Mi decido a pubblicare una categorizzazione dei fedeli che mi si sono avvicinati nei cinque anni di esperienza pastorale, con tutti i limiti che categorizzare comporta; lo scopo è divertirsi, in realtà sono delle caricature. Magari potete domandarvi a quale tipo di parrocchiano appartenete.
I parrocchiani bigotti, li distingui dal tono di voce o dall’atteggiamento che hanno a messa: di solito la voce è da racconta storie, dolcissima quasi fioca, partecipano a messa chiudendo gli occhi nei momenti più significativi.
Concentrano tutta la loro fede nell’atto di culto, praticamente se il buon prete di campagna non vuole scontrarsi con loro basta che non gli tocca la novena a San Pasquale, niente, nemmeno di un millimetro; guai a rivedere preghiere con linguaggi desueti, come ad es.:
Pertanto, giacché foste sì pura, sì bella, sì immacolata, muovetevi a compassione di noi sì immondi, sì deformi, sì peccatori, e, come Iddio a Voi porse la destra, acciocché non cadeste nella colpa originale, così Voi a noi porgete la mano acciocché non cadiamo nelle colpe attuali
eppure un adattamento linguistico e un attualizzazione formale per il curato di campagna sono necessari. “Lui stia zitto, è da prima che nascesse che questa preghiera si recita e mo arriva lui e vuole fare il rivoluzionario”.

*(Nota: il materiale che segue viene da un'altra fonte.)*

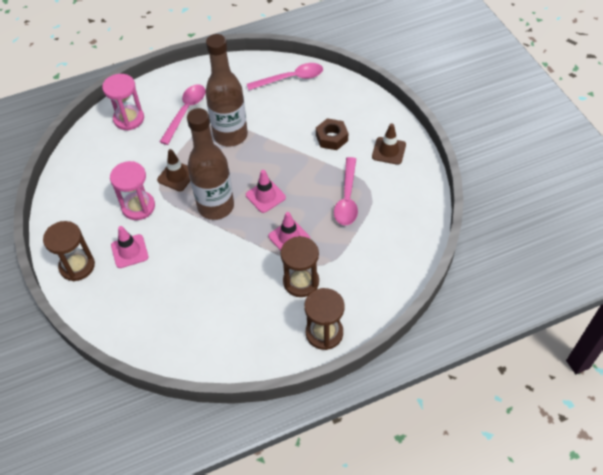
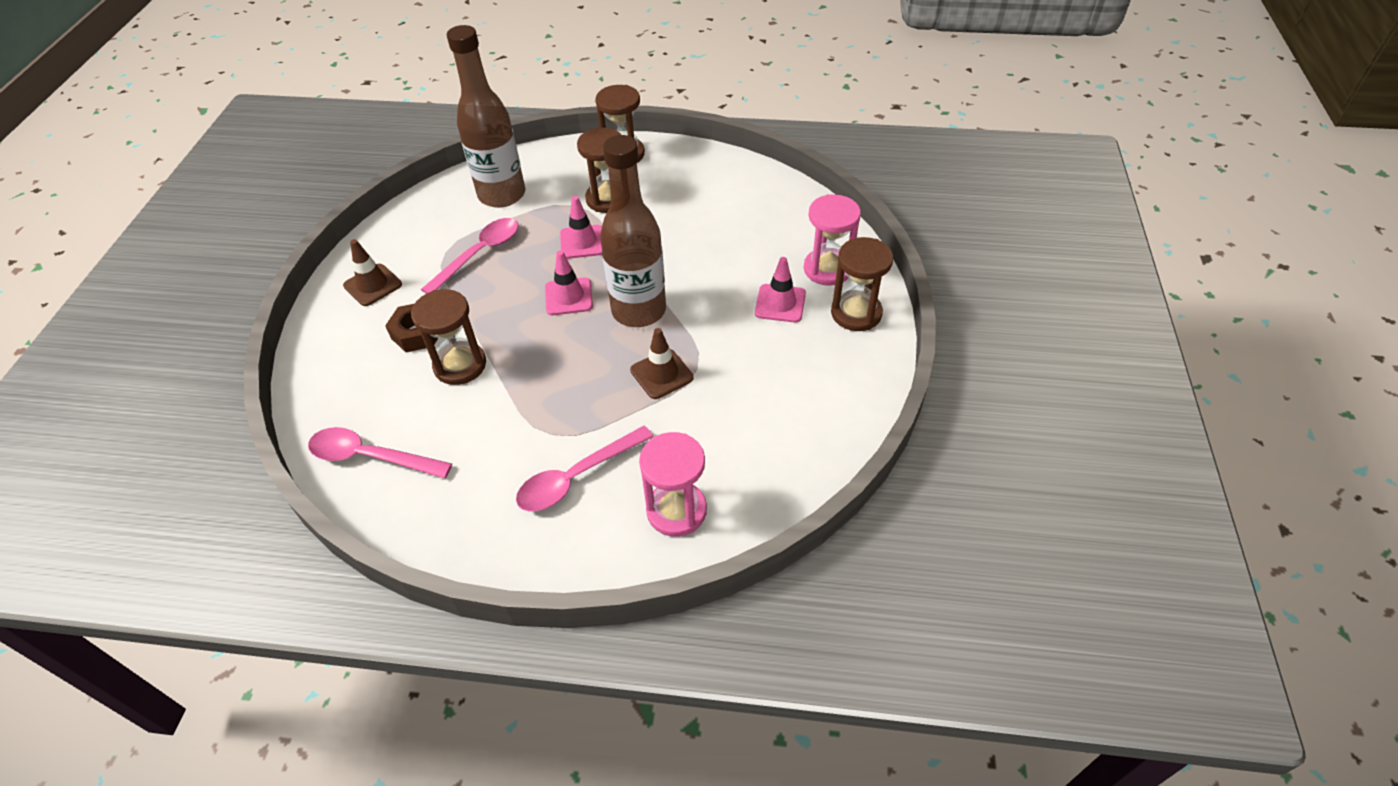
camera: 150 degrees left, 5 degrees down
(138, 207) = (740, 354): pink hourglass -> pink hourglass (827, 269)
(230, 135) = (543, 401): brown bottle -> brown bottle (502, 195)
(291, 133) = (460, 365): none -> brown hourglass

Di norma se il curato di campagna non li tocca sul vivo, loro lo difendono a spada tratta, qualsiasi cretinata combini, per salire di gradimento basterà acquistare una nuova statua di qualche santo che in chiesa non ci sta e approntare l’annuale novena; questi sarà il miglior parroco dell’universo.
Fondamentalmente non hanno mai pensato a concretizzare la propria fede con veri e propri atti di carità, è sufficiente l’obolo dell’offertorio, calza per loro la definizione di: “santi di chiesa, diavoli di casa”.